Skip to main content
That’s Me’s recommendation engine reads your event description and extracts skills, keywords, level, and audience automatically. Better descriptions = better matches.

How the AI reads your event

When you create or update an event, the platform automatically:
  1. Extracts skills (e.g. “inglês”, “liderança”, “corrida de rua”)
  2. Extracts keywords (e.g. “certificação”, “maratona”, “B2”)
  3. Determines level (beginner / intermediate / advanced)
  4. Determines step_type (theory / practice / experience)
These are used to match your event with users whose Goals align.

Writing a good event name

"English Level 2 — Intermediate Conversation"
"42km Marathon Training Program — Advanced"
"Agile Project Management Certification"

Writing a good description

Include:
  • What the participant will learn or achieve (“After completing this course, participants will…”)
  • Skills developed (name them explicitly)
  • Audience (“Designed for intermediate English speakers…”)
  • Format (online / in-person / hybrid)
The AI re-reads your description every time you emit certificates — keep it updated.

Connecting events in a Skill Tree

Structure your events at Event → Edit → Skill Tree.
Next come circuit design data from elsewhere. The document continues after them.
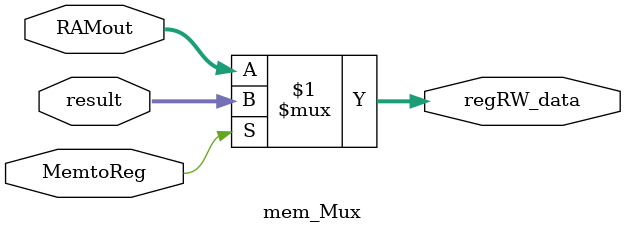
<source format=v>
module mem_Mux(MemtoReg, result, RAMout, regRW_data);

input MemtoReg;
input [31:0] result;
input [31:0] RAMout;

output [31:0] regRW_data;
//Swapped result and RAMout to fit the Control Unit
assign regRW_data= MemtoReg?result:RAMout;
/*
always @(MemtoReg) begin
case(MemtoReg)

1'b0: regRW_data <= RAMout; //SW
1'b1: regRW_data <= result; //Arithmetic
 
endcase
end
*/
/*
always @(MemtoReg) begin

if(MemtoReg == 1) begin
regRW_data <= result;
end else begin
regRW_data <= RAMout;
end

end*/

endmodule 
</source>
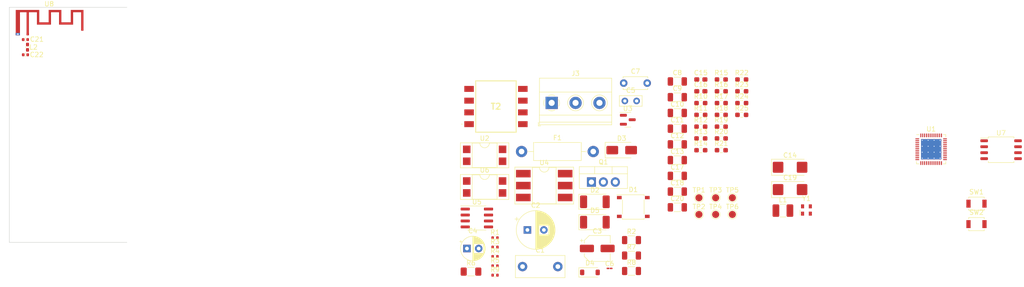
<source format=kicad_pcb>
(kicad_pcb (version 20221018) (generator pcbnew)

  (general
    (thickness 1.6)
  )

  (paper "A4")
  (layers
    (0 "F.Cu" signal)
    (1 "In1.Cu" signal)
    (2 "In2.Cu" signal)
    (31 "B.Cu" signal)
    (32 "B.Adhes" user "B.Adhesive")
    (33 "F.Adhes" user "F.Adhesive")
    (34 "B.Paste" user)
    (35 "F.Paste" user)
    (36 "B.SilkS" user "B.Silkscreen")
    (37 "F.SilkS" user "F.Silkscreen")
    (38 "B.Mask" user)
    (39 "F.Mask" user)
    (40 "Dwgs.User" user "User.Drawings")
    (41 "Cmts.User" user "User.Comments")
    (42 "Eco1.User" user "User.Eco1")
    (43 "Eco2.User" user "User.Eco2")
    (44 "Edge.Cuts" user)
    (45 "Margin" user)
    (46 "B.CrtYd" user "B.Courtyard")
    (47 "F.CrtYd" user "F.Courtyard")
    (48 "B.Fab" user)
    (49 "F.Fab" user)
    (50 "User.1" user)
    (51 "User.2" user)
    (52 "User.3" user)
    (53 "User.4" user)
    (54 "User.5" user)
    (55 "User.6" user)
    (56 "User.7" user)
    (57 "User.8" user)
    (58 "User.9" user)
  )

  (setup
    (stackup
      (layer "F.SilkS" (type "Top Silk Screen"))
      (layer "F.Paste" (type "Top Solder Paste"))
      (layer "F.Mask" (type "Top Solder Mask") (thickness 0.01))
      (layer "F.Cu" (type "copper") (thickness 0.035))
      (layer "dielectric 1" (type "prepreg") (thickness 0.1) (material "FR4") (epsilon_r 4.5) (loss_tangent 0.02))
      (layer "In1.Cu" (type "copper") (thickness 0.035))
      (layer "dielectric 2" (type "core") (color "#EB00FFFF") (thickness 1.24) (material "FR4") (epsilon_r 4.5) (loss_tangent 0.02))
      (layer "In2.Cu" (type "copper") (thickness 0.035))
      (layer "dielectric 3" (type "prepreg") (color "#0800FFFF") (thickness 0.1) (material "FR4") (epsilon_r 4.5) (loss_tangent 0.02))
      (layer "B.Cu" (type "copper") (thickness 0.035))
      (layer "B.Mask" (type "Bottom Solder Mask") (thickness 0.01))
      (layer "B.Paste" (type "Bottom Solder Paste"))
      (layer "B.SilkS" (type "Bottom Silk Screen"))
      (copper_finish "None")
      (dielectric_constraints no)
    )
    (pad_to_mask_clearance 0)
    (pcbplotparams
      (layerselection 0x00010fc_ffffffff)
      (plot_on_all_layers_selection 0x0000000_00000000)
      (disableapertmacros false)
      (usegerberextensions false)
      (usegerberattributes true)
      (usegerberadvancedattributes true)
      (creategerberjobfile true)
      (dashed_line_dash_ratio 12.000000)
      (dashed_line_gap_ratio 3.000000)
      (svgprecision 4)
      (plotframeref false)
      (viasonmask false)
      (mode 1)
      (useauxorigin false)
      (hpglpennumber 1)
      (hpglpenspeed 20)
      (hpglpendiameter 15.000000)
      (dxfpolygonmode true)
      (dxfimperialunits true)
      (dxfusepcbnewfont true)
      (psnegative false)
      (psa4output false)
      (plotreference true)
      (plotvalue true)
      (plotinvisibletext false)
      (sketchpadsonfab false)
      (subtractmaskfromsilk false)
      (outputformat 1)
      (mirror false)
      (drillshape 1)
      (scaleselection 1)
      (outputdirectory "")
    )
  )

  (net 0 "")
  (net 1 "Net-(C1-Pad1)")
  (net 2 "Net-(J3-Pin_2)")
  (net 3 "Net-(D5-K)")
  (net 4 "Net-(D1--)")
  (net 5 "+3V3")
  (net 6 "GNDD")
  (net 7 "Net-(D4-K)")
  (net 8 "Net-(D2-K)")
  (net 9 "Net-(U5-FB)")
  (net 10 "/Microcontroller Section/3.3V RF")
  (net 11 "Net-(C15-Pad1)")
  (net 12 "/Microcontroller Section/XTal_N")
  (net 13 "/Microcontroller Section/DTR")
  (net 14 "/Microcontroller Section/Boot")
  (net 15 "/Microcontroller Section/VDD_SDIO")
  (net 16 "Net-(U1A-LNA_IN)")
  (net 17 "Net-(D1-+)")
  (net 18 "Net-(D2-A)")
  (net 19 "Net-(D3-A)")
  (net 20 "Net-(D4-A)")
  (net 21 "/Power Supply Section/L")
  (net 22 "Net-(J3-Pin_3)")
  (net 23 "Net-(Q1-G)")
  (net 24 "Net-(U3-REF)")
  (net 25 "Net-(R2-Pad2)")
  (net 26 "Net-(R3-Pad1)")
  (net 27 "/Microcontroller Section/TRIAC output")
  (net 28 "Net-(R5-Pad2)")
  (net 29 "Net-(R7-Pad2)")
  (net 30 "Net-(R8-Pad1)")
  (net 31 "/Microcontroller Section/ZVC signal in")
  (net 32 "/Microcontroller Section/XTal_P")
  (net 33 "Net-(R13-Pad1)")
  (net 34 "Net-(R14-Pad2)")
  (net 35 "/Microcontroller Section/Rx")
  (net 36 "Net-(R15-Pad2)")
  (net 37 "/Microcontroller Section/Tx")
  (net 38 "Net-(R16-Pad2)")
  (net 39 "Net-(R17-Pad2)")
  (net 40 "Net-(R18-Pad2)")
  (net 41 "Net-(U1A-GPIO16)")
  (net 42 "Net-(U1A-GPIO2)")
  (net 43 "Net-(U1A-MTDI)")
  (net 44 "Net-(U1A-GPIO5)")
  (net 45 "Net-(U1A-MTDO)")
  (net 46 "unconnected-(R25-Pad1)")
  (net 47 "Net-(U1A-MTCK)")
  (net 48 "unconnected-(U1A-SENSOR_VP-Pad5)")
  (net 49 "unconnected-(U1A-SENSOR_CAPP-Pad6)")
  (net 50 "unconnected-(U1A-SENSOR_CAPN-Pad7)")
  (net 51 "unconnected-(U1A-SENSOR_VN-Pad8)")
  (net 52 "unconnected-(U1A-VDET_1-Pad10)")
  (net 53 "unconnected-(U1A-VDET_2-Pad11)")
  (net 54 "unconnected-(U1A-32K_XP-Pad12)")
  (net 55 "unconnected-(U1A-32K_XN-Pad13)")
  (net 56 "unconnected-(U1A-GPIO25-Pad14)")
  (net 57 "unconnected-(U1A-GPIO26-Pad15)")
  (net 58 "unconnected-(U1A-MTMS-Pad17)")
  (net 59 "unconnected-(U1A-GPIO4-Pad24)")
  (net 60 "unconnected-(U1A-GPIO17-Pad27)")
  (net 61 "/Microcontroller Section/SHD{slash}SD2")
  (net 62 "/Microcontroller Section/SWP{slash}SD3")
  (net 63 "/Microcontroller Section/SCS{slash}CMD")
  (net 64 "/Microcontroller Section/SCK{slash}CLK")
  (net 65 "/Microcontroller Section/SDO{slash}SD0")
  (net 66 "/Microcontroller Section/SDI{slash}SD1")
  (net 67 "unconnected-(U1A-GPIO18-Pad35)")
  (net 68 "unconnected-(U1A-GPIO23-Pad36)")
  (net 69 "unconnected-(U1A-GPIO19-Pad38)")
  (net 70 "unconnected-(U1A-GPIO22-Pad39)")
  (net 71 "unconnected-(U1A-GPIO21-Pad42)")
  (net 72 "unconnected-(U1A-CAP2-Pad47)")
  (net 73 "unconnected-(U1A-CAP1-Pad48)")
  (net 74 "Net-(U3-K)")
  (net 75 "unconnected-(U4-NC-Pad3)")
  (net 76 "unconnected-(U4-NC-Pad5)")

  (footprint "Package_DFN_QFN:QFN-48-1EP_6x6mm_P0.4mm_EP4.3x4.3mm_ThermalVias" (layer "F.Cu") (at 215.953333 91.176667))

  (footprint "Resistor_SMD:R_0603_1608Metric_Pad0.98x0.95mm_HandSolder" (layer "F.Cu") (at 171.345 91.385))

  (footprint "Resistor_SMD:R_0603_1608Metric_Pad0.98x0.95mm_HandSolder" (layer "F.Cu") (at 175.695 78.835))

  (footprint "Resistor_SMD:R_0603_1608Metric_Pad0.98x0.95mm_HandSolder" (layer "F.Cu") (at 171.345 76.325))

  (footprint "TestPoint:TestPoint_Pad_D1.5mm" (layer "F.Cu") (at 170.145 101.515))

  (footprint "TestPoint:TestPoint_Pad_D1.5mm" (layer "F.Cu") (at 166.595 101.515))

  (footprint "Capacitor_THT:CP_Radial_D5.0mm_P2.50mm" (layer "F.Cu") (at 117.274775 112.315))

  (footprint "Package_TO_SOT_THT:TO-220-3_Vertical" (layer "F.Cu") (at 143.735 98.165))

  (footprint "Capacitor_THT:C_Rect_L10.3mm_W4.5mm_P7.50mm_MKS4" (layer "F.Cu") (at 129.095 116.165))

  (footprint "Diode_SMD:D_SOD-123" (layer "F.Cu") (at 143.42 117.405))

  (footprint "Resistor_SMD:R_0603_1608Metric_Pad0.98x0.95mm_HandSolder" (layer "F.Cu") (at 166.995 91.385))

  (footprint "Button_Switch_SMD:SW_SPST_B3U-1000P-B" (layer "F.Cu") (at 225.59 102.77))

  (footprint "Capacitor_THT:C_Disc_D5.0mm_W2.5mm_P5.00mm" (layer "F.Cu") (at 150.595 77.095))

  (footprint "Capacitor_SMD:C_0402_1005Metric" (layer "F.Cu") (at 23.42 67.83 180))

  (footprint "Capacitor_SMD:C_1206_3216Metric" (layer "F.Cu") (at 161.995 86.795))

  (footprint "Resistor_SMD:R_0603_1608Metric_Pad0.98x0.95mm_HandSolder" (layer "F.Cu") (at 171.345 86.365))

  (footprint "Capacitor_SMD:C_1206_3216Metric" (layer "F.Cu") (at 161.995 83.445))

  (footprint "Capacitor_SMD:CP_Elec_5x5.3" (layer "F.Cu") (at 144.975 112.305))

  (footprint "Resistor_SMD:R_0402_1005Metric" (layer "F.Cu") (at 123.245 117.995))

  (footprint "Inductor_SMD:L_1210_3225Metric_Pad1.42x2.65mm_HandSolder" (layer "F.Cu") (at 184.445 104.245))

  (footprint "Resistor_SMD:R_1206_3216Metric" (layer "F.Cu") (at 152.255 113.815))

  (footprint "footprint:POE30P33L" (layer "F.Cu") (at 123.44 82.08))

  (footprint "Capacitor_SMD:C_1206_3216Metric" (layer "F.Cu") (at 161.995 100.195))

  (footprint "Resistor_SMD:R_0603_1608Metric_Pad0.98x0.95mm_HandSolder" (layer "F.Cu") (at 175.695 81.345))

  (footprint "Diode_SMD:D_SMA" (layer "F.Cu") (at 150.17 91.365))

  (footprint "Resistor_SMD:R_0402_1005Metric" (layer "F.Cu") (at 123.245 116.005))

  (footprint "Resistor_SMD:R_0603_1608Metric_Pad0.98x0.95mm_HandSolder" (layer "F.Cu") (at 171.345 78.835))

  (footprint "Resistor_SMD:R_0603_1608Metric_Pad0.98x0.95mm_HandSolder" (layer "F.Cu") (at 166.995 86.365))

  (footprint "Package_DIP:DIP-4_W7.62mm_SMDSocket_SmallPads" (layer "F.Cu") (at 121.035 92.465))

  (footprint "Capacitor_Tantalum_SMD:CP_EIA-6032-20_AVX-F_Pad2.25x2.35mm_HandSolder" (layer "F.Cu") (at 185.965 99.765))

  (footprint "Capacitor_SMD:C_1206_3216Metric" (layer "F.Cu") (at 161.995 93.495))

  (footprint "TerminalBlock_Phoenix:TerminalBlock_Phoenix_MKDS-1,5-3-5.08_1x03_P5.08mm_Horizontal" (layer "F.Cu") (at 135.285 81.305))

  (footprint "Resistor_SMD:R_0603_1608Metric_Pad0.98x0.95mm_HandSolder" (layer "F.Cu") (at 175.695 83.855))

  (footprint "Package_DIP:DIP-4_W7.62mm_SMDSocket_SmallPads" (layer "F.Cu") (at 121.035 99.215))

  (footprint "Resistor_SMD:R_0603_1608Metric_Pad0.98x0.95mm_HandSolder" (layer "F.Cu") (at 175.695 76.325))

  (footprint "Resistor_SMD:R_1206_3216Metric" (layer "F.Cu") (at 152.255 117.105))

  (footprint "Resistor_SMD:R_0603_1608Metric_Pad0.98x0.95mm_HandSolder" (layer "F.Cu") (at 171.345 83.855))

  (footprint "Package_SO:SOIC-8_5.23x5.23mm_P1.27mm" (layer "F.Cu") (at 230.82 91.28))

  (footprint "Inductor_SMD:L_0402_1005Metric_Pad0.77x0.64mm_HandSolder" (layer "F.Cu") (at 23.86 69.4425 90))

  (footprint "Diode_SMD:D_MELF" (layer "F.Cu")
    (tstamp 9c1e038c-f18e-408d-891c-4b1741014263)
    (at 144.47 102.37)
    (descr "Diode, MELF,,")
    (tags "Diode MELF ")
    (property "Sheetfile" "psu.kicad_sch")
    (property "Sheetname" "Power Supply Section")
    (property "Sim.Device" "D")
    (property "Sim.Pins" "1=K 2=A")
    (property "ki_description" "1000V 1A General Purpose Rectifier Diode, MELF")
    (property "ki_keywords" "diode")
    (path "/f2ceae1f-980b-462e-ad1f-32098829a58d/1e4f267d-d865-4224-9cd6-ec2bfa725621")
    (attr smd)
    (fp_text reference "D2" (at 0 -2.5) (layer "F.SilkS")
        (effects (font (size 1 1) (thickness 0.15)))
      (tstamp 96e08d5b-1d55-49e3-9a19-324d372571be)
    )
    (fp_text value "SM4007" (at -0.25 2.5) (layer "F.Fab")
        (effects (font (size 1 1) (thickness 0.15)))
      (tstamp 36a948da-1250-4a0b-8bce-965c88f6ddaa)
    )
    (fp_text user "${REFERENCE}" (at 0 -2.5) (layer "F.Fab")
        (effects (font (size 1 1) (thickness 0.15)))
      (tstamp db998ab9-0601-4dd9-a9b9-cbd0fb8209bf)
    )
    (fp_line (start -3.41
... [150568 chars truncated]
</source>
The visual editor lets you organize events into stage columns and connect them with different relation types. When a user completes Event A, Event B appears as their “Next Step” on their certificate page and in recommendation emails — driving upsell automatically.
                    ┌─ English Level 2 ──→ English Level 3
English Level 1 ──→ │
                    └─ Intermediate Conv. ──→ [TOEFL — curated by That's Me]
The Intelligence tab in the editor automatically suggests connections and warns about level gaps. The more complete the Skill Tree, the more precise the recommendation engine becomes.